* _TASK PROMPT_
Restate all the lines below word for word, but omit the pictures.

◇ ◇ ◇

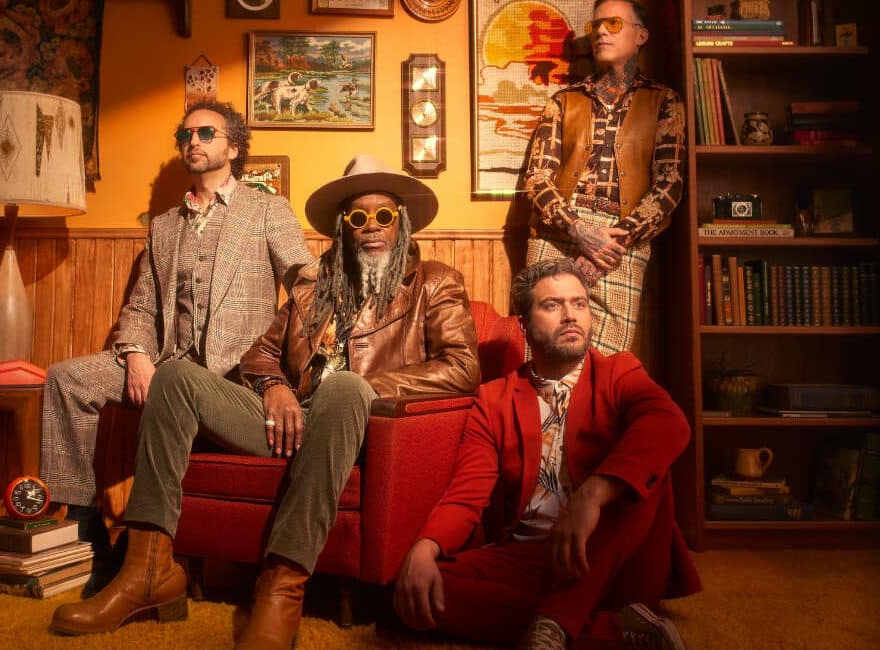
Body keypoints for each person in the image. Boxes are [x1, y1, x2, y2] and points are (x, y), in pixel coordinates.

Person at [48, 154, 481, 646]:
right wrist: (274, 387)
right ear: (343, 227)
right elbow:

◇ ◇ ◇

* _WORKED SOLUTION_
Body keypoints for each person in the image. Boxes are [x1, y1, x2, y2] and points are (x, y), in pixel coordinates.

Person at [48, 154, 481, 646]:
right wrist: (274, 387)
right ear: (343, 227)
right elbow:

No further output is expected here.